Written by Professor Frank Askin, Director of the Constitutional Litigation Clinic, and three of his students, the memo identifies several U.S. Supreme Court decisions upholding the rights of free speech and assembly in parks and other public arenas. States the memo: “The movement’s efforts involving rallies, marches, distribution of literature, displaying signs and posters and engaging in conversations regarding the movement’s platform are well within the protection of the First Amendment.”

As for sleeping and camping, the memo notes: “Recently, courts have assumed that sleeping and camping are symbolic expressions protected by the First Amendment, but reasonable, time, place and manner restrictions have, generally, precluded the protestors from actually sleeping and camping in public fora.” The memo describes the court rulings in two cases involving demonstrators seeking to maintain a 24-hour presence in a public space.

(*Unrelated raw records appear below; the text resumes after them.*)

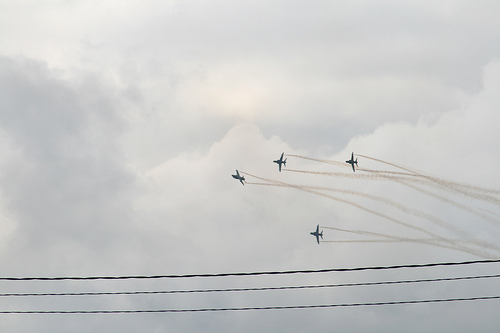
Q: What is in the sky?
A: Planes.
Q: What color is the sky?
A: Blue.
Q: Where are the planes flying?
A: The sky.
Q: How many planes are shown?
A: Four.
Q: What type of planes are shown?
A: Fighter.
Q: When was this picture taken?
A: Daytime.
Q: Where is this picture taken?
A: The sky.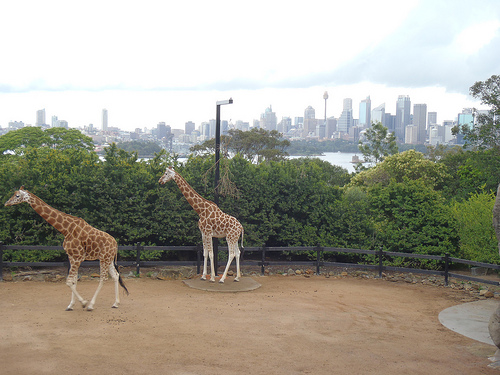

A significant section of the memo is devoted to the various factors that courts may consider when deciding whether to uphold free speech restrictions of privately-owned public spaces (POPS), such as Zuccotti Park in New York City, site of the first OWS activities. The memo advises: “Individuals contemplating the exercise of their right to protest within a privately-owned public space should keep in mind the following: (1) find out the regulations that are applicable to a particular POPS and check to make sure they have been legally authorized; (2) research the relevant legal opinions in the jurisdiction; and (3) investigate whether there are favorable arguments that can be raised in jurisdictions where there are no applicable precedents regarding POPS.”

The memo, titled “The Right to Peaceably Assemble: U.S. Constitutional Law and Occupy Wall Street,” was prepared by the clinic as part of the Protest and Assembly Rights Project, a national consortium of law school clinics formed to address the U.S. response to Occupy Wall Street.